* _TEXT SEGMENT_:
- - -

As a "baby boomer" who bought his first house in 1971, it has been obvious to me throughout this period that rising property prices have not, on the whole, done property-owners any real favours, however pleasant the resultant "feelgood" factor.

I take issue with Mary Ann Sieghart's statement, however, that the housing boom has redistributed wealth to the middle-aged and old from the young ("House prices are finally falling. Good", 16 August).

From my observation, except among the unskilled working class, likely to be unemployed or on a minimum wage throughout their lives, the middle-aged and old have always been better off than the young, simply because they have had time to develop their careers and accumulate savings and possessions. I was helped out financially in the 1960s and 1970s by my parents and grandparents, and today I do the same for the younger members of my family.

I also resent the suggestion implicit throughout her article that it was action by "baby boomers" that selfishly increased property prices. The market determines property prices, and is affected by a combination of factors tending to increase demand over supply, including an increasing population fuelled by immigration and internal migration, availability of mortgages extremely large in relation to income, and changing lifestyle expectations resulting from apparent increased prosperity and the widespread assumption that those without property are second-class citizens. If, as when I took out my first mortgage, loans were limited to three times the borrower's income with a minimum deposit of 10 per cent, then I suspect property prices would have remained more realistic.

David Burton, Telford

Mary Ann Sieghart's article on house prices is entirely right in describing the way in which the myth of automatic riches came with owning a house, but wrong in blaming baby-boomers or any other group. For decades house prices have risen on the illogical assumption that that was what they did – they just went up.

The ability to ignore the obvious – that as one's house increased in value so did all the others, thus rendering the "profit" meaningless – has been an essential element of this bubble. The Tory party has idolised house ownership, and in promoting it they sold off public housing and removed affordable accommodation from the market place, and that drove up house prices.

This morning on breakfast TV a house was described as losing £150 a day, as if it were a business or investment – which is where we have gone wrong. A house used to be the physical protection of the home, a place where people lived and loved, had their children and their triumphs and their tragedies. That idea been lost as we see the house as a cash cow.

- - -

* _DATA UNDER STUDY_:
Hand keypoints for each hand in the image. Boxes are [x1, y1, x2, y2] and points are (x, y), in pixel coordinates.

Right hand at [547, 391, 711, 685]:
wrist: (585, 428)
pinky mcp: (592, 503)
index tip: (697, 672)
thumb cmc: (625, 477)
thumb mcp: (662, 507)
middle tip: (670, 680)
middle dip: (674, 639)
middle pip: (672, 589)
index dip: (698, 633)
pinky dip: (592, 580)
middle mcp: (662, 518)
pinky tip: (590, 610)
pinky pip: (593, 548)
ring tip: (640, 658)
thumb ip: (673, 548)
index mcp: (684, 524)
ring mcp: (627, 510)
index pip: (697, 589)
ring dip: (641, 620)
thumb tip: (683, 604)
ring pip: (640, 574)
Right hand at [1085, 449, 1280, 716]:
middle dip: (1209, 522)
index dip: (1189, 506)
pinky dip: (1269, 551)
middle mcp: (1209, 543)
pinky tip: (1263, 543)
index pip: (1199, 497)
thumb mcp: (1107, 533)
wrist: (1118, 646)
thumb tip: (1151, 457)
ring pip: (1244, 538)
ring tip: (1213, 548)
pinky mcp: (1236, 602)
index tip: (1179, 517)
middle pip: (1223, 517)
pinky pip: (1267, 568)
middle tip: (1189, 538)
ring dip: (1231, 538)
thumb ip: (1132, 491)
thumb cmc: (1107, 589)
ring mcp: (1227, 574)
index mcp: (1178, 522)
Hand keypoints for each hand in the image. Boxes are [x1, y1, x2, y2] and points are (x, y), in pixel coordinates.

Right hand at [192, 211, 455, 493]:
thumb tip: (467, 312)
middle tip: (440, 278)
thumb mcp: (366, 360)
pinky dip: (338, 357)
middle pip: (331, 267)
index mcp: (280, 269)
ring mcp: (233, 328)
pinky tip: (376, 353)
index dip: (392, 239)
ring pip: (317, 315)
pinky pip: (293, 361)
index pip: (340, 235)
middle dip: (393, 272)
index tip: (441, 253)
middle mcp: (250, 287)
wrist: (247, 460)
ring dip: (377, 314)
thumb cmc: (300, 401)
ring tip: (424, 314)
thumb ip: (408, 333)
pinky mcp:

- - -

* _WHAT YOU WILL DO_:
1 – Translate this sentence from the letters on house prices above into Spanish: "I was helped out financially in the 1960s and 1970s by my parents and grandparents, and today I do the same for the younger members of my family."
2 – Print the passage of the letters on house prices from "I take issue" up to and including "of my family.".

* _PER-TASK OUTPUTS_:
1 – En las décadas de 1960 y 1970 mis padres y mis abuelos me ayudaron económicamente, y hoy yo hago lo mismo por los miembros más jóvenes de mi familia.

2 –
I take issue with Mary Ann Sieghart's statement, however, that the housing boom has redistributed wealth to the middle-aged and old from the young ("House prices are finally falling. Good", 16 August).

From my observation, except among the unskilled working class, likely to be unemployed or on a minimum wage throughout their lives, the middle-aged and old have always been better off than the young, simply because they have had time to develop their careers and accumulate savings and possessions. I was helped out financially in the 1960s and 1970s by my parents and grandparents, and today I do the same for the younger members of my family.